Son cerca de dos años desde que no se han realizado campañas gratuitas de esterilización ni brigadas médicas por parte del Municipio de Antonio Ante, según denuncian miembros del colectivo de rescatistas Dog’s Care, quienes sostienen que esta situación afecta principalmente a las personas de bajos recursos que no pueden costear este procedimiento.
Situación en el cantón
Según datos del Censo de Población y Vivienda de 2022, realizado por el INEC, en Antonio Ante se registra un total de 31.074 animales de compañía, entre perros y gatos; sin embargo, esta cifra no incluye a los que se encuentran en situación de calle.
Pamela Estévez, presidenta de Dog’s Care, señala que en zonas como Pilascacho, Santa Isabel y San Roque han recibido solicitudes para que se realicen campañas gratuitas. De acuerdo con la información del INEC, en las zonas rurales del cantón es donde hay un mayor número de canes y felinos.
“Estamos colapsados como rescatistas independientes; todos los días hay abandonos”, señala Estévez, quien recibe reportes de cinco a seis casos diarios de animales abandonados; la mayoría son perras en celo, perros atropellados y camadas de cachorros.
Según información expuesta por el Municipio de Antonio Ante en el Sercop, se estima que solo una pareja de canes sin esterilización puede llegar a producir hasta 67.000 descendientes en seis años; mientras que un par de gatos puede generar 350.000 crías en un período de siete años.
¿Qué dice el Municipio?
Diario EL NORTE acudió al GAD de Antonio Ante, donde Fabio Cabrera, jefe de Gestión Ambiental encargado, indicó que han lanzado dos procesos de contratación pública; ambos sin éxito. El primero de ellos fue en diciembre de 2025, mientras que el segundo fue publicado en marzo de 2026.
El problema, según explicó, radica en que los oferentes no han logrado cumplir con los requisitos mínimos, por lo que ahora preparan la documentación para lanzar un nuevo proceso.
El funcionario indicó que tienen diferentes ámbitos de actuación en lo que respecta a la fauna urbana; uno de ellos son las atenciones veterinarias enfocadas en casos de rescates de animales en situación de riesgo, a quienes se les realiza una valoración médica, se los atiende y luego entran a procesos de adopción.
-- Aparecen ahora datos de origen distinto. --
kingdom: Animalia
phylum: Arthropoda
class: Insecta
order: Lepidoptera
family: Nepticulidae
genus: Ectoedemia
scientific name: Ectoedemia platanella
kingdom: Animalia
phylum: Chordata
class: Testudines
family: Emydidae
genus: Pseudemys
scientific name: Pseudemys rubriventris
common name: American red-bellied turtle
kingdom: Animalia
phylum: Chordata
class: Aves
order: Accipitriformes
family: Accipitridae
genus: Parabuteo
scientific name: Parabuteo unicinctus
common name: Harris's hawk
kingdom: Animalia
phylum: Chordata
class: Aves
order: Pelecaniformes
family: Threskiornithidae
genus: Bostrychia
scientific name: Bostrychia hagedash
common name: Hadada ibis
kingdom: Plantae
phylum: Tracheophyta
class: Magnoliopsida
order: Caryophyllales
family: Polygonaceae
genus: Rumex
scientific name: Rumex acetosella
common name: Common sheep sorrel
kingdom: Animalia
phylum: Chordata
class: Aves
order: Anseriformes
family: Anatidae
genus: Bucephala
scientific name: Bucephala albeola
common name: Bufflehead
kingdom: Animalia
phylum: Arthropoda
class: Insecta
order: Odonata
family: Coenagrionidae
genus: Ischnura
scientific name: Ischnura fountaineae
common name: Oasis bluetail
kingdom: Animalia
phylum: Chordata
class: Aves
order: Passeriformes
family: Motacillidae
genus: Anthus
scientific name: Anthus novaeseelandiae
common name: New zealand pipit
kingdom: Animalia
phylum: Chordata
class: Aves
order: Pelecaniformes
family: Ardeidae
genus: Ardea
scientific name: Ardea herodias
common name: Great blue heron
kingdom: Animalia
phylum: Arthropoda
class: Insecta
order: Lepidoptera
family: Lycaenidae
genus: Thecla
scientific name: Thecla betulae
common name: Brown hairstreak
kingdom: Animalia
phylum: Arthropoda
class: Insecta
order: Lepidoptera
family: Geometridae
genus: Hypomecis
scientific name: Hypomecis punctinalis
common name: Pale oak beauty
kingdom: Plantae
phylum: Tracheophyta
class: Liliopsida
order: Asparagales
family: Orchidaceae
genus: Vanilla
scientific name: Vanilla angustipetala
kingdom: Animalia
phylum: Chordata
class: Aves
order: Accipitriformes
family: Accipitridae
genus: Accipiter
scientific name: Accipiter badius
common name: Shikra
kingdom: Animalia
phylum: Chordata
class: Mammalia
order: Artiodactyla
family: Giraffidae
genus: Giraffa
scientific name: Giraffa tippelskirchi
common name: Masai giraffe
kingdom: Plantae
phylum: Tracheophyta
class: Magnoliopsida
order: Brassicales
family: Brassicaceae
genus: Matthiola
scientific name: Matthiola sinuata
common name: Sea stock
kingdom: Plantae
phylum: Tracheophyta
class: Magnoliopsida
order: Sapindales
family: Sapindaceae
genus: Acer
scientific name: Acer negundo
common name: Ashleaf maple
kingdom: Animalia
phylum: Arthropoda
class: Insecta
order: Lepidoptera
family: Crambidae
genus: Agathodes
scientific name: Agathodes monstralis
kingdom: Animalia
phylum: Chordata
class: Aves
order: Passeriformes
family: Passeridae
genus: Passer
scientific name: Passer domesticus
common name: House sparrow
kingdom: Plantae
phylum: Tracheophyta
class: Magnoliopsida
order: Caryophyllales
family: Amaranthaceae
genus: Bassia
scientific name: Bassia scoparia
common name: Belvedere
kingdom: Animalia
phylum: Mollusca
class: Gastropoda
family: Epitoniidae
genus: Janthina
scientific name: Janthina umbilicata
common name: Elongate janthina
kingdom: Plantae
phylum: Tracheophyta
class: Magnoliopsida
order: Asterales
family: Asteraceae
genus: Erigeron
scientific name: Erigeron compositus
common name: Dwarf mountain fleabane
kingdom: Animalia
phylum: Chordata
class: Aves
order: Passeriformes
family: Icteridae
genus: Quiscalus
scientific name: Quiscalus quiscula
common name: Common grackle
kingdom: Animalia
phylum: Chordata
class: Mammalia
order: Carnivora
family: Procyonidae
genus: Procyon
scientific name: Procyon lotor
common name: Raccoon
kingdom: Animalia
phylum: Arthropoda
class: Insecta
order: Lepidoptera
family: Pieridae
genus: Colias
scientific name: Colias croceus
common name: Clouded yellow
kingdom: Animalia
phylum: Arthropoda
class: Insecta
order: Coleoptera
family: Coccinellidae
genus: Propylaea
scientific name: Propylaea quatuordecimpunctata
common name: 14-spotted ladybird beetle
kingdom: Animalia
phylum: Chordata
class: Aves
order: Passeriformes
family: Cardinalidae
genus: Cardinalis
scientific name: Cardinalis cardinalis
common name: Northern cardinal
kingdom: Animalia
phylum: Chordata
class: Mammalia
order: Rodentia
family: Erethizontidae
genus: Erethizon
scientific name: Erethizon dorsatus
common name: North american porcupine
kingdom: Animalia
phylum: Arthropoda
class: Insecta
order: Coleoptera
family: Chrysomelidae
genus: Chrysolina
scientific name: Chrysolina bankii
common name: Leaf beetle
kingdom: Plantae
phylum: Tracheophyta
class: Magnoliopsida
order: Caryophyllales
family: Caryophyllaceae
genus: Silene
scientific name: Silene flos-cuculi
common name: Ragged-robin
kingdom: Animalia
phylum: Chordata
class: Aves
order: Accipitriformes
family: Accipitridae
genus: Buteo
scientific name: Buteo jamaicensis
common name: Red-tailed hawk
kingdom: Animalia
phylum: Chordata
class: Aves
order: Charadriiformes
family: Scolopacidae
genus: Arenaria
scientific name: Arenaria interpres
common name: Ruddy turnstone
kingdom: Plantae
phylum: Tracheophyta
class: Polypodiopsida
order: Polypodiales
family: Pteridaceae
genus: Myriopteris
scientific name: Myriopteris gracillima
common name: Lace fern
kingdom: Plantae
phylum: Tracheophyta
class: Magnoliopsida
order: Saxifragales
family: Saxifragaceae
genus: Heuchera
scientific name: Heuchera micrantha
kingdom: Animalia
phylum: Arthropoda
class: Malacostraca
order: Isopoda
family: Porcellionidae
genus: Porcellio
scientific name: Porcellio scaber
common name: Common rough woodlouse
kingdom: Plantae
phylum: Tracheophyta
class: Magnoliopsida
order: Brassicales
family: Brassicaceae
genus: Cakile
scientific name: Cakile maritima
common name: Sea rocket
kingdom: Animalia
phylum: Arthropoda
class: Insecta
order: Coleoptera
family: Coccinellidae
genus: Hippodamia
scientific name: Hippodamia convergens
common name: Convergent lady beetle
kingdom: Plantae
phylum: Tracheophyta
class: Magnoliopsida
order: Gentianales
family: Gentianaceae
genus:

Anteriormente, para la ejecución de campañas de esterilización y brigadas médicas, mantenían un convenio con una institución, pero se sugirió que esto se haga mediante el proceso de contratación.
Trabajo por los animales
Dog’s Care acoge actualmente a un número de 48 perros y 15 gatos en sus distintas instalaciones. Junto a Christian Dávila, miembro del grupo de rescatistas, EL NORTE acudió a la ciudadela Gangotena, uno de los sitios en el que se encuentran 29 canes.
Mientras se apresuraba por comprar un bulto de 30 kilogramos de comida para perros, comentó que para mantener a los animales bajo su cargo realizan actividades para su autogestión; además de la alimentación, deben costear arriendo y atención médica.
Según relató Dávila, en promedio mensual debe gastar un aproximado de USD 1.000 para la alimentación; sin embargo, cuando necesitan llevarlos al veterinario, los gastos pueden llegar a los USD 2.000.
Al llegar a la propiedad, los ladridos de los ‘peludos’ no se hacen esperar. Corren detrás de él con ansias. Él ya los conoce y a todos los llama por su nombre a la hora de comer.
Sus residentes perrunos más antiguos tienen de seis a siete años. Christian comenta con una seguridad que entristece que ellos se quedarán con él, pues es difícil que alguien los adopte. La más joven del grupo es una pequeña perra de seis meses que se integró hace poco y con alegría juguetea con quienes los visitan; aunque no hablan, en sus ojos expresan que están ansiosos por tener un hogar que los reciba.
Promueven campañas
Para evitar que aumente el número de animales en las calles, organizan de manera mensual campañas a bajo costo. Estévez indica que de esta manera buscan “en algo cubrir esta fuerte demanda de abandonos”.
En cada una de estas actividades, logran 30 esterilizaciones, tanto para perros como para gatos. Además, cada domingo en el parque central de Atuntaqui, los miembros del colectivo acuden a vender artículos para mascotas y de esa manera generar fondos. Si no lo hacen, entonces consiguen buscarles hogares a los animales que reportan como abandonados.